::: Information supplied

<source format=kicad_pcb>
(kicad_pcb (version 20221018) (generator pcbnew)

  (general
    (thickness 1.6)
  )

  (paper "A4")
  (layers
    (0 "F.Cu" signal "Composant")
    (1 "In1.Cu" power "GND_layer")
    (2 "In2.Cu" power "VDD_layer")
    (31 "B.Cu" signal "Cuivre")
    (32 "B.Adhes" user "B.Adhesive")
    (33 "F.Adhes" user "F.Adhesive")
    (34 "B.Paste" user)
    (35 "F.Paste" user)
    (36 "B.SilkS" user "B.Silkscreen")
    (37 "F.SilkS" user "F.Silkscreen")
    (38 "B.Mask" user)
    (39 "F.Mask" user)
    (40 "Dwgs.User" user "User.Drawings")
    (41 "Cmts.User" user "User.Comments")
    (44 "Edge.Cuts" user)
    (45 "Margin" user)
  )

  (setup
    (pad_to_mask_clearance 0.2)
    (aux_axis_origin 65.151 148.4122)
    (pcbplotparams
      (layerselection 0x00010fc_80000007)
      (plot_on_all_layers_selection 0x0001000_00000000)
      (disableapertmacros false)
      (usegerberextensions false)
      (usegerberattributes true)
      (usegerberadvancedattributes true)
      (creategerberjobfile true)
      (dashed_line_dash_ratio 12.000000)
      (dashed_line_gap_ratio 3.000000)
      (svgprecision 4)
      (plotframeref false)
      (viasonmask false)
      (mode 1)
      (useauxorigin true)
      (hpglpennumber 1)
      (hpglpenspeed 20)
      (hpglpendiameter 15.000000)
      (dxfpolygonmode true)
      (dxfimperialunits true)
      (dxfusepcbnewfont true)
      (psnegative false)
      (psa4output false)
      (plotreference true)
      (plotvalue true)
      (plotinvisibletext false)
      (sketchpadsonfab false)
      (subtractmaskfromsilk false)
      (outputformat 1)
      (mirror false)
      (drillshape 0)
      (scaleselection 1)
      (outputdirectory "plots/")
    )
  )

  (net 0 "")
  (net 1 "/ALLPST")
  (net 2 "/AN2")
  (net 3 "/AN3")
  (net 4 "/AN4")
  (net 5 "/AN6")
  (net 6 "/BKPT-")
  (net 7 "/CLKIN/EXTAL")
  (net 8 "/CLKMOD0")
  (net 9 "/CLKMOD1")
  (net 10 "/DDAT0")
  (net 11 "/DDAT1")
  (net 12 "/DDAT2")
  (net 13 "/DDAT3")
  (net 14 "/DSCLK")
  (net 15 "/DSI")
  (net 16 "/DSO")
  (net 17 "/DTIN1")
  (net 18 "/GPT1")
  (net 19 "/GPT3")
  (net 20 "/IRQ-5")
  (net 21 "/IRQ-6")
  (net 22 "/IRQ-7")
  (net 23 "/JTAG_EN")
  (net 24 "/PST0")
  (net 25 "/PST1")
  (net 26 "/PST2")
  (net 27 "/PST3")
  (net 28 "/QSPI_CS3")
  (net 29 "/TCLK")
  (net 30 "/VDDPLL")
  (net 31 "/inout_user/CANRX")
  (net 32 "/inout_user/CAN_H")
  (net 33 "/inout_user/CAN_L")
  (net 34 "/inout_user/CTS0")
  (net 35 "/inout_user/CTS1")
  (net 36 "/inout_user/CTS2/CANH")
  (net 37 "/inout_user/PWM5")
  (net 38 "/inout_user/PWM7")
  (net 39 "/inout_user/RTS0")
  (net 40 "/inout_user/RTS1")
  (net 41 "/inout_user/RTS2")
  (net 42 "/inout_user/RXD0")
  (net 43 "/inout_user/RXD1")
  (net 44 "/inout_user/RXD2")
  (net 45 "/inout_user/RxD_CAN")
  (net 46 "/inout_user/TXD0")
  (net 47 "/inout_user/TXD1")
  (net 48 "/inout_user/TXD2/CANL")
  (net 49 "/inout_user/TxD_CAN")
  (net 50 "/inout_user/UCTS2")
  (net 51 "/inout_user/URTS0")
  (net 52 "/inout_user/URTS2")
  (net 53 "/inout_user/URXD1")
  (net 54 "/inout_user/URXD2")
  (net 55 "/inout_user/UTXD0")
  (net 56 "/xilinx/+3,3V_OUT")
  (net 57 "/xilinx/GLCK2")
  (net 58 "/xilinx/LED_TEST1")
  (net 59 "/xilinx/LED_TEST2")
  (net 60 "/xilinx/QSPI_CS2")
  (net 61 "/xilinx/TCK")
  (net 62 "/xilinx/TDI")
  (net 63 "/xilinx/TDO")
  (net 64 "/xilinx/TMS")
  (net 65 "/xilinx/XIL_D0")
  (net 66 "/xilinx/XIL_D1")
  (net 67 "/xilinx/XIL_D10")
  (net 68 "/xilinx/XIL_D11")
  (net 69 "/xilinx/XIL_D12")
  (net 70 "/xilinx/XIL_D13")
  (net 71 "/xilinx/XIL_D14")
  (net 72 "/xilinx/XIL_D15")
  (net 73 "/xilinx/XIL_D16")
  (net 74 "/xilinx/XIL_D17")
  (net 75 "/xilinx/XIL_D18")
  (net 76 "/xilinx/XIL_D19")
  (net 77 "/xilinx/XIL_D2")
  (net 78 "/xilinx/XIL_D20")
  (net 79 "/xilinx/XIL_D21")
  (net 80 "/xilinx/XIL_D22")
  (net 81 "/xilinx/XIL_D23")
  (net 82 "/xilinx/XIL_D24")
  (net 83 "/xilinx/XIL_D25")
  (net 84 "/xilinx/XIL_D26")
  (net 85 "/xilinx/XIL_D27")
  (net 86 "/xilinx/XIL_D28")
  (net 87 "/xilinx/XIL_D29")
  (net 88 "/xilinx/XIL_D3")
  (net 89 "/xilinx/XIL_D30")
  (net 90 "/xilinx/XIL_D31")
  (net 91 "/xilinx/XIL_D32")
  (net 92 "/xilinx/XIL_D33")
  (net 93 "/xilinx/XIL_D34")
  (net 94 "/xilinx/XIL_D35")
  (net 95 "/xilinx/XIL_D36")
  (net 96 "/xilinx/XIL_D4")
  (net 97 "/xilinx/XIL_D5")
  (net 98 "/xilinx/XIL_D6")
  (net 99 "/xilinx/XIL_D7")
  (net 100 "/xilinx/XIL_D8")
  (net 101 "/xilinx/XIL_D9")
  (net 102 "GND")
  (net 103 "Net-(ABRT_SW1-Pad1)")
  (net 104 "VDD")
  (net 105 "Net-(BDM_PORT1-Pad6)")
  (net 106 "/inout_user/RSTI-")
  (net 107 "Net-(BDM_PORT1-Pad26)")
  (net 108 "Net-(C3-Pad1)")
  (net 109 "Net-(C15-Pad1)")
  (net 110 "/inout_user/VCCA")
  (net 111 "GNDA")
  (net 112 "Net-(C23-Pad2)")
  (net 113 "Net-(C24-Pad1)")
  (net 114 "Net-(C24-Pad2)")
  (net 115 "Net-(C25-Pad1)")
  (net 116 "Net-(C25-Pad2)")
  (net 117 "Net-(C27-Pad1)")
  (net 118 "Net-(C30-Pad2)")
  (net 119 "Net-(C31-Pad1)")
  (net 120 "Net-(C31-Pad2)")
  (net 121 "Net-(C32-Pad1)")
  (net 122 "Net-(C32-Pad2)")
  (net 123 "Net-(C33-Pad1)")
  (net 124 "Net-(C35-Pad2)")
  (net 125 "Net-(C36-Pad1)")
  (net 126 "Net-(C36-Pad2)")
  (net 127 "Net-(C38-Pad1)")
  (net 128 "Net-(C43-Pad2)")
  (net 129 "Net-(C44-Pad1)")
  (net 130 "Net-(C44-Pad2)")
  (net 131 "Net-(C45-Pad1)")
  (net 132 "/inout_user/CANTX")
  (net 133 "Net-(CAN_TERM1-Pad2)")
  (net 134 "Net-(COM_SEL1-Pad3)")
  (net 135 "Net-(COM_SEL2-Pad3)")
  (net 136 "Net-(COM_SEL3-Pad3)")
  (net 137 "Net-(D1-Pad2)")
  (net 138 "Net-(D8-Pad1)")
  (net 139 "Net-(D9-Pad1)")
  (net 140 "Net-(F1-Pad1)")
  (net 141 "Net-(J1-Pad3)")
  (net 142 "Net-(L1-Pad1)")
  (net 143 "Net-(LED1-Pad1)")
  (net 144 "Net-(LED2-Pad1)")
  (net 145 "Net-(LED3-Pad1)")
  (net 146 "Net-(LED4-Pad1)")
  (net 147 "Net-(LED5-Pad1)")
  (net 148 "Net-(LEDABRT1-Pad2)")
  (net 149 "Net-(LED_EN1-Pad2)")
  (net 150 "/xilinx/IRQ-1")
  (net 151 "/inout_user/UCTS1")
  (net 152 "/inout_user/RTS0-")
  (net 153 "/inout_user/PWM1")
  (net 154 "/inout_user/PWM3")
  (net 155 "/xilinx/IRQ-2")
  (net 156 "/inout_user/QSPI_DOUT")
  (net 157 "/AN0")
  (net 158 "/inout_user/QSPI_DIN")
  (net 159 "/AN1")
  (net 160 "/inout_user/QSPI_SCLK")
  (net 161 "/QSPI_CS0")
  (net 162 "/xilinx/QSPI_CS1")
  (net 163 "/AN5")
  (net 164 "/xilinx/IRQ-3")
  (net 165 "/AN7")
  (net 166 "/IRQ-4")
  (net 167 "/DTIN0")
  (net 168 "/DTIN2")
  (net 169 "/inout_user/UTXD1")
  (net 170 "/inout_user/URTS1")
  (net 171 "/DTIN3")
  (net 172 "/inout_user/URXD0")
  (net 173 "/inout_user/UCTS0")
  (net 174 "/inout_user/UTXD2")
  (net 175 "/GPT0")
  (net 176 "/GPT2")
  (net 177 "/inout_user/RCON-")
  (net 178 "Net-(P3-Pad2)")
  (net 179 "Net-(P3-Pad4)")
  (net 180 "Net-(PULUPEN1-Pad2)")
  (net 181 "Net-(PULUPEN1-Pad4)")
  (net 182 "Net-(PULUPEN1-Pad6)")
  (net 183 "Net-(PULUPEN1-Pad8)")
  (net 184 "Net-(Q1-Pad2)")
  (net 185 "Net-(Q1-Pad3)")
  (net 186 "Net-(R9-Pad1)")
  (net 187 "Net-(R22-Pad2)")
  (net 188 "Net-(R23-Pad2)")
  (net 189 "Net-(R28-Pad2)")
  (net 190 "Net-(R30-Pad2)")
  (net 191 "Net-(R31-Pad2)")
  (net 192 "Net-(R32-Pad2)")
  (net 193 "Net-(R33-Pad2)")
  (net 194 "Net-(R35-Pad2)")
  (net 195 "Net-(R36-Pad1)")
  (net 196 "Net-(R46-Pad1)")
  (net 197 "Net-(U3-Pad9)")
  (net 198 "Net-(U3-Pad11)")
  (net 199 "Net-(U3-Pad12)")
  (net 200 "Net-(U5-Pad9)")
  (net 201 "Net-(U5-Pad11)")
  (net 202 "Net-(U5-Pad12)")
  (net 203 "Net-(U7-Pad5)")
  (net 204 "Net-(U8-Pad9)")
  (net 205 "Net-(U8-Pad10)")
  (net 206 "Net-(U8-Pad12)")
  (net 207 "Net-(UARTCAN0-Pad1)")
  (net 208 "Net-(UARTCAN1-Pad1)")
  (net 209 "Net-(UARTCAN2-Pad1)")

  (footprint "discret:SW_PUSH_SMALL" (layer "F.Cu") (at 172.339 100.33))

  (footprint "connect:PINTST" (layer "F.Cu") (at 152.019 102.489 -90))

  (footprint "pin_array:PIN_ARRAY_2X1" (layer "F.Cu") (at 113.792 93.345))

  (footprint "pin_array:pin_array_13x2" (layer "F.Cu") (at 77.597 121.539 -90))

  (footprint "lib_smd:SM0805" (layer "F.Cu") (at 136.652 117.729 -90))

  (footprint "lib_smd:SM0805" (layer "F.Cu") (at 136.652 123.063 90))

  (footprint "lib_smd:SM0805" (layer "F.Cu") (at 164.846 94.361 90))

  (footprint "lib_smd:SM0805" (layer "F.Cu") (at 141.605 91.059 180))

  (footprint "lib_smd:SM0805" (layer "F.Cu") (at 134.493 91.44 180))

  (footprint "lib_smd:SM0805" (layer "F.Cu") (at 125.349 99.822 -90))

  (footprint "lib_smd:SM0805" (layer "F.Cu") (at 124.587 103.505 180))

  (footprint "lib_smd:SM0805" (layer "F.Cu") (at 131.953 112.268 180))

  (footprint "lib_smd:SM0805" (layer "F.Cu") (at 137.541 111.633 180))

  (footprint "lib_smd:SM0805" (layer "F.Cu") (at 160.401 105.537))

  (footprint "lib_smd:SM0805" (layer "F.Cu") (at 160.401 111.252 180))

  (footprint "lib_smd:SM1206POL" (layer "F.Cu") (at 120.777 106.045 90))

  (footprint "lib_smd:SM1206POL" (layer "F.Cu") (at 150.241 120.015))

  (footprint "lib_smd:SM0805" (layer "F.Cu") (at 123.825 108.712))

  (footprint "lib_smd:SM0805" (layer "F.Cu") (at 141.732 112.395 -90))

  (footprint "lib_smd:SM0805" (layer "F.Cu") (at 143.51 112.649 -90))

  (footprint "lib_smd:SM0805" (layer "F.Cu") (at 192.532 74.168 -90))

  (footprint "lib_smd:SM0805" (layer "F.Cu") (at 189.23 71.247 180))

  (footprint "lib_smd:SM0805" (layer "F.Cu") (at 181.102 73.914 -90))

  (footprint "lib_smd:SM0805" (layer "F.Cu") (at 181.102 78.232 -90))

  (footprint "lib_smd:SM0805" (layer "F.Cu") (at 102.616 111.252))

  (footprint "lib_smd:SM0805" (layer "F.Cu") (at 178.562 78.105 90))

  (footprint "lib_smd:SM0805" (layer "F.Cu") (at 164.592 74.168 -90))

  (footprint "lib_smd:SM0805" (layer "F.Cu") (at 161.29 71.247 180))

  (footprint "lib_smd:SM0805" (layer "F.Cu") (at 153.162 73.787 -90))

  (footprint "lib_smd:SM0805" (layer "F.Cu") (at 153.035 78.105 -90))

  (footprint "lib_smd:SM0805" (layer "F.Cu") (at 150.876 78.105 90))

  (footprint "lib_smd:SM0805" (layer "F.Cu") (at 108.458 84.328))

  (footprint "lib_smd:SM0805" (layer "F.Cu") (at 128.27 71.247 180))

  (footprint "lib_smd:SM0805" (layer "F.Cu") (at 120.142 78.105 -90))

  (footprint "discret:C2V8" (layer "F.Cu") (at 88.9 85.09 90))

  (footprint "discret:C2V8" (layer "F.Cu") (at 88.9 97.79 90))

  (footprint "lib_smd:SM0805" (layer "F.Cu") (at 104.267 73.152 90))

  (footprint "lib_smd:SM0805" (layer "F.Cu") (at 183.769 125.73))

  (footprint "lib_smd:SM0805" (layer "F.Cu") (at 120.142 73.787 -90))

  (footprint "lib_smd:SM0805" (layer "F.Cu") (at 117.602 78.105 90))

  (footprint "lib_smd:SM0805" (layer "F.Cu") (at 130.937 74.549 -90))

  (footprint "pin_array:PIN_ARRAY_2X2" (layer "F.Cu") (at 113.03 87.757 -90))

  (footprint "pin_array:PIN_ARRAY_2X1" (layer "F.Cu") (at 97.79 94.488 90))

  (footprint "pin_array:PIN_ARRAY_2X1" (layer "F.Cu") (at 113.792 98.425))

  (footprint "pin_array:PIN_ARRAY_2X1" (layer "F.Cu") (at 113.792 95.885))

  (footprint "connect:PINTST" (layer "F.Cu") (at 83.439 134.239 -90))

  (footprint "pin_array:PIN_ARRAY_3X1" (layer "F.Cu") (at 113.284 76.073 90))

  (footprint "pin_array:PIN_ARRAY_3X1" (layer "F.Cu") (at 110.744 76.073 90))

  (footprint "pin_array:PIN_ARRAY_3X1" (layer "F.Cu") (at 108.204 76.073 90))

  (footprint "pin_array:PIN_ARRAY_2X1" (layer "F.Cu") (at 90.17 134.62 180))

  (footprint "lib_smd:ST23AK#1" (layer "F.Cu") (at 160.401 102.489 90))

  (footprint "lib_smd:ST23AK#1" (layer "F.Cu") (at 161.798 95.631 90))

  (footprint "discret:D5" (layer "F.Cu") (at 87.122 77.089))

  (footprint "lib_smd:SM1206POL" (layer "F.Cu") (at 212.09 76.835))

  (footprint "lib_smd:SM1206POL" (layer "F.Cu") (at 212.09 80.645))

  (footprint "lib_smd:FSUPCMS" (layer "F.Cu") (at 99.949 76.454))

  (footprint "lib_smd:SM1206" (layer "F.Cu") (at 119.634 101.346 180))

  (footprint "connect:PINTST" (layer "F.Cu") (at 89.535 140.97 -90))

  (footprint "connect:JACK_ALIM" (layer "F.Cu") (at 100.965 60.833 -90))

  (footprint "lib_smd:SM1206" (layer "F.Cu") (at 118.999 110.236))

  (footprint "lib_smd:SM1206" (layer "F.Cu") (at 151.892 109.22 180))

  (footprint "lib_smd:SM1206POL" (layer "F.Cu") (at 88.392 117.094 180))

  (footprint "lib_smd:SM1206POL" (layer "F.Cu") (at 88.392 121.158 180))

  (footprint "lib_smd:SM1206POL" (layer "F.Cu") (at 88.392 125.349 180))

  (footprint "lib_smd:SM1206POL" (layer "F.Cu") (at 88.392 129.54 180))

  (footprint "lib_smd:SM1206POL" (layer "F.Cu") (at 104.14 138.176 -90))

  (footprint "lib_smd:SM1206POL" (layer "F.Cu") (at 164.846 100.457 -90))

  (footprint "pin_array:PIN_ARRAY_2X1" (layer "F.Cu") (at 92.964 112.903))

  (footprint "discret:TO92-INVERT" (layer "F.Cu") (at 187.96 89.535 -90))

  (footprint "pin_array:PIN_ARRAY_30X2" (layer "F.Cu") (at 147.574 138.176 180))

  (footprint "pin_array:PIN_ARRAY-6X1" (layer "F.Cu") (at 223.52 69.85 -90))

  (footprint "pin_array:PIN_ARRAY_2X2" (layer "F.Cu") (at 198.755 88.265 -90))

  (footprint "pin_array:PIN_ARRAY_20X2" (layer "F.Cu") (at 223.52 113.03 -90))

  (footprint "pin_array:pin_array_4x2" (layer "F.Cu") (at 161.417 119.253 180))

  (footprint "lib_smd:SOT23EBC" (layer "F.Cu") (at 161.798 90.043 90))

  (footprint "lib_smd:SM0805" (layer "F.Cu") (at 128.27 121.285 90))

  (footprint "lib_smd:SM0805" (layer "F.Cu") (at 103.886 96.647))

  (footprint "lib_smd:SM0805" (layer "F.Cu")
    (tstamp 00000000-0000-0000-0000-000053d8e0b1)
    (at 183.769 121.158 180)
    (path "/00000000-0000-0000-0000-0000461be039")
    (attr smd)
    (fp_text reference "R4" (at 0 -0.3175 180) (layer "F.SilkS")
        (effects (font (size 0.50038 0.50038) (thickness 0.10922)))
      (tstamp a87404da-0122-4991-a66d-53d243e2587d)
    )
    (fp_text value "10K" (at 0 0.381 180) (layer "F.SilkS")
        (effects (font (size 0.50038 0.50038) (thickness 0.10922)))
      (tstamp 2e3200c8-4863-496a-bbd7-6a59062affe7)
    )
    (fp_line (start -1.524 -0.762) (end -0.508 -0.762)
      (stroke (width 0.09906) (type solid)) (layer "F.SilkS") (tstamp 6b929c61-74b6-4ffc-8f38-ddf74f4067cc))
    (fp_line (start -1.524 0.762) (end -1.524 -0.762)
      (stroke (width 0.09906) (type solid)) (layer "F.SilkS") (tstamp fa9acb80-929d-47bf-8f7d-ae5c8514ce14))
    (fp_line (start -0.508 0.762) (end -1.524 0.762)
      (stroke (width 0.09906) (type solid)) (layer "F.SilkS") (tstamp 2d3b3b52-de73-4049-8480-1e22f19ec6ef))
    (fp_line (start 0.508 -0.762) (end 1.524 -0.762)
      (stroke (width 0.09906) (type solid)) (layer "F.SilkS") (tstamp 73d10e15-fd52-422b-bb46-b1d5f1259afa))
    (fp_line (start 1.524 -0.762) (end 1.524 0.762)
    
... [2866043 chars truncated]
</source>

::::::
::: Information supplied

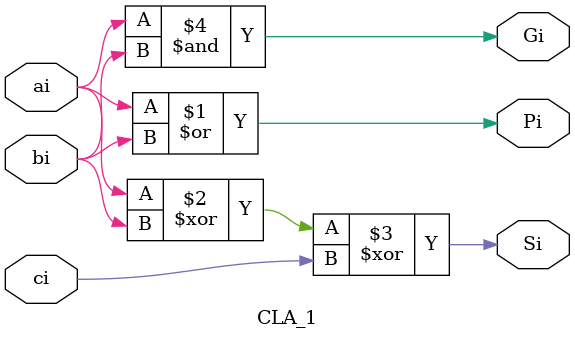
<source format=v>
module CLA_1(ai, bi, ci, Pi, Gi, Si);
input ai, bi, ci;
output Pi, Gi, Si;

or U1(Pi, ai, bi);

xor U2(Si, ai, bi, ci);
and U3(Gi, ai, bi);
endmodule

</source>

::::::

_What you need to do_
Retrieve every line above holding the word "Adhes".

_Exercise solution_
    (32 "B.Adhes" user "B.Adhesive")
    (33 "F.Adhes" user "F.Adhesive")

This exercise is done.